TASK GOAL:
Without the pictures, set down everything in the listing exactly.

INPUT RECORDS:
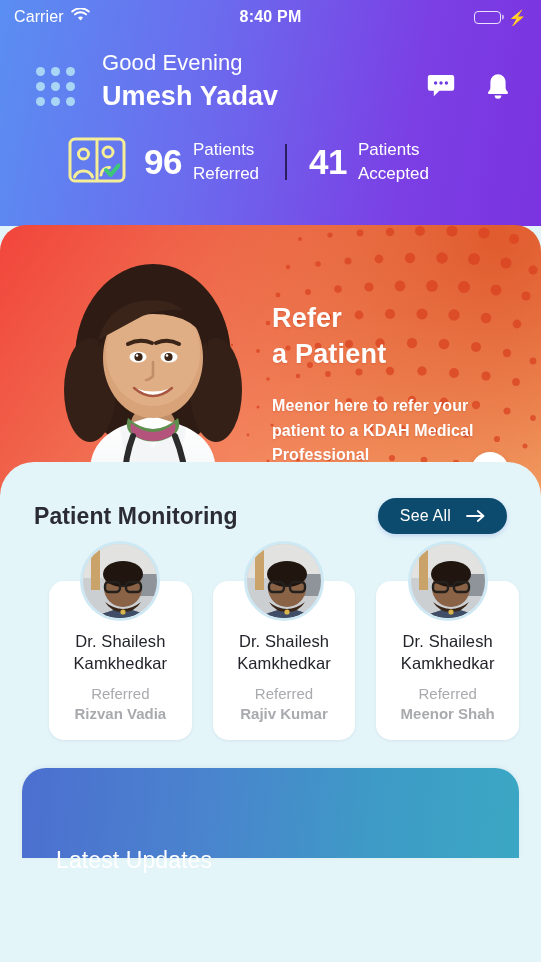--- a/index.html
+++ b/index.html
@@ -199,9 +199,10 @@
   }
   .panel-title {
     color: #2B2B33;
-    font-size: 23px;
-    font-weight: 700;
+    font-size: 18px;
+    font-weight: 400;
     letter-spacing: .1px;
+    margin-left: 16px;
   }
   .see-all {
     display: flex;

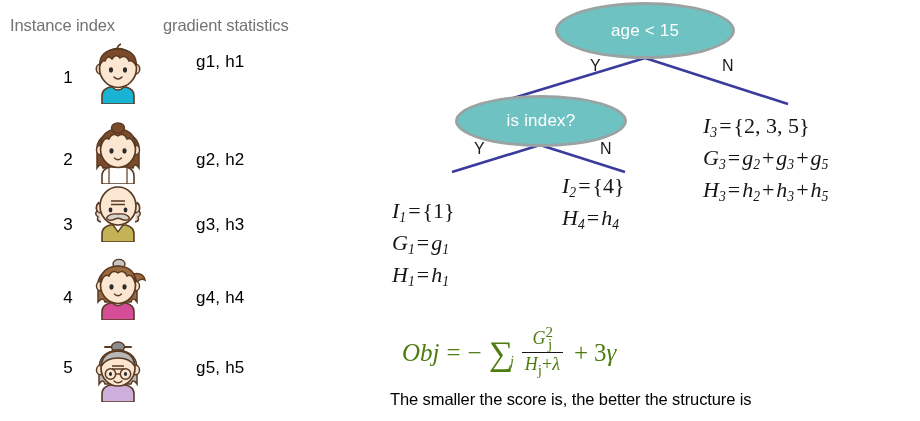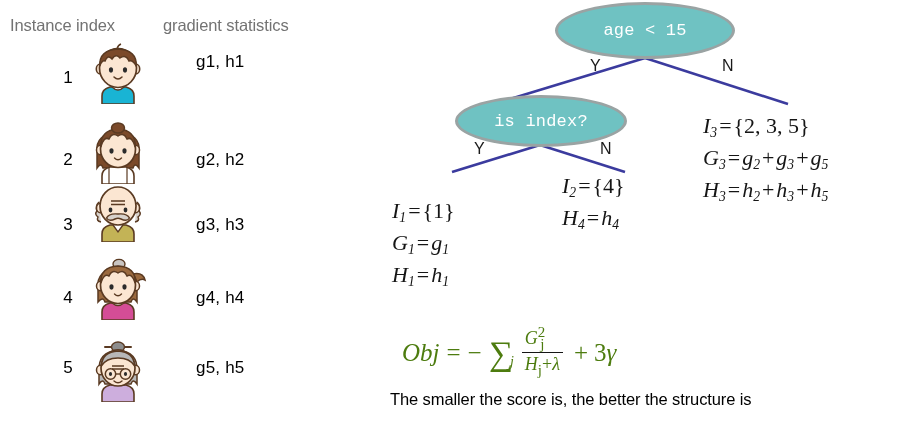--- a/index.html
+++ b/index.html
@@ -60,7 +60,6 @@
     display: flex;
     align-items: center;
     justify-content: center;
-    font-family: Liberation Mono, monospace;
   }
   .node-label {
     color: #ffffff;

OUTPUT FOR THIS EXERCISE:
--- a/index.html
+++ b/index.html
@@ -199,9 +199,10 @@
   }
   .panel-title {
     color: #2B2B33;
-    font-size: 23px;
-    font-weight: 700;
+    font-size: 18px;
+    font-weight: 400;
     letter-spacing: .1px;
+    margin-left: 16px;
   }
   .see-all {
     display: flex;

--- a/index.html
+++ b/index.html
@@ -60,7 +60,6 @@
     display: flex;
     align-items: center;
     justify-content: center;
-    font-family: Liberation Mono, monospace;
   }
   .node-label {
     color: #ffffff;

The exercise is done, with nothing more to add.